§ PROBLEM TO SOLVE:
Copy the lines exactly. Begin at the first line of the data and stop after the line with "300 338 7.06".

╭─ MATERIAL TO PROCESS

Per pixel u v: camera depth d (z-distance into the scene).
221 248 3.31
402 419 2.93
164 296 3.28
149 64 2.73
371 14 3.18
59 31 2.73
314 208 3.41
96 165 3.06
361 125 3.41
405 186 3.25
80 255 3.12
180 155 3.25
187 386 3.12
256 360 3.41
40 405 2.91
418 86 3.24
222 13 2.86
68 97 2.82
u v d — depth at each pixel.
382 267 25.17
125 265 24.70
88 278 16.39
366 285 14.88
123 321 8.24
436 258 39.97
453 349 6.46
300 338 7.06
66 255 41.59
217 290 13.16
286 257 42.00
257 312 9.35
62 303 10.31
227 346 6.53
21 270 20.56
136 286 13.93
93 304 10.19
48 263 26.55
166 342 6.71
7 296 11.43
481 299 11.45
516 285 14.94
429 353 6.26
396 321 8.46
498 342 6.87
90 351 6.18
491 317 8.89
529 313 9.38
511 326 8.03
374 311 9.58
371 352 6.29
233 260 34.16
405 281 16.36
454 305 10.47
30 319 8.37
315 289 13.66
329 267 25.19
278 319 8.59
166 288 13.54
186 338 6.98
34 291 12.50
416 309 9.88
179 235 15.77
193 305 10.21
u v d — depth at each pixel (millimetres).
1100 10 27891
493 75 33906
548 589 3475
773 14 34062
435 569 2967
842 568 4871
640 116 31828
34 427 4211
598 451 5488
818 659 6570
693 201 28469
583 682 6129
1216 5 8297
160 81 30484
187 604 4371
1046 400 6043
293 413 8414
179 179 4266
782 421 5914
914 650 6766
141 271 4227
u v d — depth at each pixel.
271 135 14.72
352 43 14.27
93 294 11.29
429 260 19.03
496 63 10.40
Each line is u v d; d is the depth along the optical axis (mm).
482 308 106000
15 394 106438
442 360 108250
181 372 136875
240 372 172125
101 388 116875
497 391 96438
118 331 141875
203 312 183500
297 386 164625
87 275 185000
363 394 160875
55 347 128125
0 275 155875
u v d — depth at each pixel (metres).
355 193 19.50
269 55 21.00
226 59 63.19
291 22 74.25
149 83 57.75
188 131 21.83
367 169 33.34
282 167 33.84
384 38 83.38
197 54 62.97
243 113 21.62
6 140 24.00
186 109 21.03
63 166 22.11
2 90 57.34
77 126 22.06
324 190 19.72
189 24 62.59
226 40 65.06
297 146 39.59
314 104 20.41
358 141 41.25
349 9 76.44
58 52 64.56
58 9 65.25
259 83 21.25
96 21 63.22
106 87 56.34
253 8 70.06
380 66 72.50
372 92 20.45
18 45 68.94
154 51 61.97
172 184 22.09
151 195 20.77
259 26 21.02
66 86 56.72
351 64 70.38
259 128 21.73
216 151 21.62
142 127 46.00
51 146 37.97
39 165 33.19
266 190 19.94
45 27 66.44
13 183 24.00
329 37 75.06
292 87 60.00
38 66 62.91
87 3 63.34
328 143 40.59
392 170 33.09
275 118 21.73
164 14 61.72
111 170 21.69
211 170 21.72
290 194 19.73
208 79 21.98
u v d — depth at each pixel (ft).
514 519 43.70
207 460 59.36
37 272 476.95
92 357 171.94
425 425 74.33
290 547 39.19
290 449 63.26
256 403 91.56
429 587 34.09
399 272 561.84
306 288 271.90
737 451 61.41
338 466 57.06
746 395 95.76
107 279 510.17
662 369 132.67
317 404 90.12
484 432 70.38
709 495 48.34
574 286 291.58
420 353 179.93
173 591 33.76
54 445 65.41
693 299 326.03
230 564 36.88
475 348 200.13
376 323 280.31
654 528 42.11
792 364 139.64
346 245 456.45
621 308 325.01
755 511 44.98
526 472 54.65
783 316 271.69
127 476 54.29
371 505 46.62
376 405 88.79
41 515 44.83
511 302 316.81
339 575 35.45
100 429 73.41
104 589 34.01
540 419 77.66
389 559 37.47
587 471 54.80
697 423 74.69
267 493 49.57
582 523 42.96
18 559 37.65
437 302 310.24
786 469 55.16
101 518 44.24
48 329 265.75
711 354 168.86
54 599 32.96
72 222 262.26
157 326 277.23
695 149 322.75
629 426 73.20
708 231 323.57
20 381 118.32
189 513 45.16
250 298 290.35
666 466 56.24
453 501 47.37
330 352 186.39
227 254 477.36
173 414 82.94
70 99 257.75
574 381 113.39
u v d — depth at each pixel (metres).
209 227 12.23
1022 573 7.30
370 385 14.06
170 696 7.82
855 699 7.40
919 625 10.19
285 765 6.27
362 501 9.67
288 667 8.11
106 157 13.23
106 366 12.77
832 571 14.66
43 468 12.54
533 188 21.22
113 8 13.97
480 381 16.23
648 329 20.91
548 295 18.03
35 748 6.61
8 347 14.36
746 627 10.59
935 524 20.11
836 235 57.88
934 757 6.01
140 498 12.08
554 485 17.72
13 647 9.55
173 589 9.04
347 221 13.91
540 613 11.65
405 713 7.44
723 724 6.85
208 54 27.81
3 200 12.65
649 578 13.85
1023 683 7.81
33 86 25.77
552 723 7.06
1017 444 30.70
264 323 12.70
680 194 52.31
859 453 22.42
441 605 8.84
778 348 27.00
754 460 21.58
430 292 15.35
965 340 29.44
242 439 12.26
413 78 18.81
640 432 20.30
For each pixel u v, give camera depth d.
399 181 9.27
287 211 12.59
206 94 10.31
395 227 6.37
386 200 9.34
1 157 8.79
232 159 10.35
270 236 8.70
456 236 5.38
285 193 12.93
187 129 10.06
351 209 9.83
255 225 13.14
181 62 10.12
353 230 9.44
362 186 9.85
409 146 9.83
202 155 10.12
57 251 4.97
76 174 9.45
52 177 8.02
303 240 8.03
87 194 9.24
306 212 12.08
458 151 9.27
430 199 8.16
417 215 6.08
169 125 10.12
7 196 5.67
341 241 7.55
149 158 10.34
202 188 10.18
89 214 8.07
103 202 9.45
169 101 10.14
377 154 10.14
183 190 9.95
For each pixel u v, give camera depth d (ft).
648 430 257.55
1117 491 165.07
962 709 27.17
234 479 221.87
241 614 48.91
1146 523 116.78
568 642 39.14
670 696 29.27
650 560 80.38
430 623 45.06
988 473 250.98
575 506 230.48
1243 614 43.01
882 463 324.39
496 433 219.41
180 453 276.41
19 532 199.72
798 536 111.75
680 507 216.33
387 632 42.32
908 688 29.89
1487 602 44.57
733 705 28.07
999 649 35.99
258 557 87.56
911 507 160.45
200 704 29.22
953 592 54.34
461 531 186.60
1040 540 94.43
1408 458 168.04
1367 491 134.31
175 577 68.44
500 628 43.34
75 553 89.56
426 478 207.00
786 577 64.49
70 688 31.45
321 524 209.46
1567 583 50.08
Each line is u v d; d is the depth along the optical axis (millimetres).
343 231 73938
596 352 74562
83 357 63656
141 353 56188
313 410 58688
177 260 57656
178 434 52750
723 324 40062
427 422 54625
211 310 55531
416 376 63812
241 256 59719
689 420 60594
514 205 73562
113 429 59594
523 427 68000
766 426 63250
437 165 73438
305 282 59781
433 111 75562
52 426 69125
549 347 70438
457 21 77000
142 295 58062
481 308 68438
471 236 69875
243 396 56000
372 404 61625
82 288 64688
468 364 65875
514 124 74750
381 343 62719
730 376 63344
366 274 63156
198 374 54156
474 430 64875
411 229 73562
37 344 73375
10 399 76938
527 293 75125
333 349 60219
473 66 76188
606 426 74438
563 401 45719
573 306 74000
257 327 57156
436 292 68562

╰─

§ TASK RESPONSE:
Per pixel u v: camera depth d (z-distance into the scene).
221 248 3.31
402 419 2.93
164 296 3.28
149 64 2.73
371 14 3.18
59 31 2.73
314 208 3.41
96 165 3.06
361 125 3.41
405 186 3.25
80 255 3.12
180 155 3.25
187 386 3.12
256 360 3.41
40 405 2.91
418 86 3.24
222 13 2.86
68 97 2.82
u v d — depth at each pixel.
382 267 25.17
125 265 24.70
88 278 16.39
366 285 14.88
123 321 8.24
436 258 39.97
453 349 6.46
300 338 7.06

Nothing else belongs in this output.